Welcome to my personal website. I’m a 3rd year PhD student at MIT under the supervision of Nir Shavit. I mostly spend my time thinking about how humanity can achieve the upsides of AGI without greatly harming itself in its attempt to do so.
Much of my previous work and thinking has been on adversarial robustness. I’ve thought about the phenomenon both in very simplified toy settings as well as in the setting of superhuman game-playing agents. I’m interested in adversarial robustness for two key reasons:
Adversarial robustness is very closely related to the worst-case performance of a system. Safe systems are ones which by definition have acceptable worst-case performance, so adversarial methods can serve as both a good auditing mechanism and as a training signal for safety.
Our inability to steer advanced AI systems in a robust way reflects our inability to control the “core” values and tendencies of AI systems. For example, when OpenAI RLHF’s GPT-4, it behaves aligned in the average case, but the existence of jailbreaks shows that we have not effectively changed the “true” values of the system. Rather we have only instilled in it a bunch of heuristics that make it behave nice most of the time.
I think working on robustness is a good way to improve our ability to do alignment of “core values”.
It might also be that this goal is ill-formed – the intuition that generally intelligent systems have core values may be false and maybe the hot-mess theory of intelligence is right. Even in this pessimistic case, studying robustness could still give us highly decision-relevant knowledge about the nature of intelligence.

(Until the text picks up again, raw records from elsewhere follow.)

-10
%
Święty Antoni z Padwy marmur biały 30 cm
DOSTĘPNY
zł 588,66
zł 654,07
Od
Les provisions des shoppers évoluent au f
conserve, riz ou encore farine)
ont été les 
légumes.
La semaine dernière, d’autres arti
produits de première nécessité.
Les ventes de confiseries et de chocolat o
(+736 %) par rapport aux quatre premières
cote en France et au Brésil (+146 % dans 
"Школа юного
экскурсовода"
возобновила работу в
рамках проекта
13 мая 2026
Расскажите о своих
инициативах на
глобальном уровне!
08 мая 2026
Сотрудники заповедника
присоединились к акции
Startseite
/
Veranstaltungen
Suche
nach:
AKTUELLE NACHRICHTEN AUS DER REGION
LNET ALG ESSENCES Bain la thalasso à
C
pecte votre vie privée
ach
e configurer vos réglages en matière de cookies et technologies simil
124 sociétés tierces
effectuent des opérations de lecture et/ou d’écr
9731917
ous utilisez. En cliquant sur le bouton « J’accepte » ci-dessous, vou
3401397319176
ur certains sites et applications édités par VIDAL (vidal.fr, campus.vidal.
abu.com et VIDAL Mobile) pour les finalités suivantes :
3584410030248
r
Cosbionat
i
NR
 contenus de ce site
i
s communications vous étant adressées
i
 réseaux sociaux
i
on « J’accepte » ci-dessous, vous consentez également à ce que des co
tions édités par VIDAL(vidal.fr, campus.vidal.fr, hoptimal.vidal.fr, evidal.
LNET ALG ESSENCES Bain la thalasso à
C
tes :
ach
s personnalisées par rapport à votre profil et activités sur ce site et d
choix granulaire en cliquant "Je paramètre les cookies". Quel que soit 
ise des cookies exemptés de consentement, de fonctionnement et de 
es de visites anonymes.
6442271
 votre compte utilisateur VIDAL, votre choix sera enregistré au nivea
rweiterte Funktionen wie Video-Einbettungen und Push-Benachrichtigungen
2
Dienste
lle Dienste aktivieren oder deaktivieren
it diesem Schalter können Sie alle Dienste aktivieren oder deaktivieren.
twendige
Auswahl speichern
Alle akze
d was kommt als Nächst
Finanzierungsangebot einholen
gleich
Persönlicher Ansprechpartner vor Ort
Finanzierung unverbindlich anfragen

At the moment, I’m working on robustness in both the vision and language domains. My key focus is on developing techniques that can improve robustness against unrestricted adversaries. In the vision domain, I am particularly interested in how we can make progress on something like the Unrestricted Adversarial Examples Challenge. In the language domain (where most of my efforts are right now), I want to answer the following question:
What are the core difficulties with preventing jailbreaks in language models,
and how can these difficulties be overcome?
My current take is that the answer involves scalable oversight and possibly relaxed adversarial training.
A north star for my research agenda is to develop techniques that could let us reliably instill Asimov’s three laws into future AGI systems.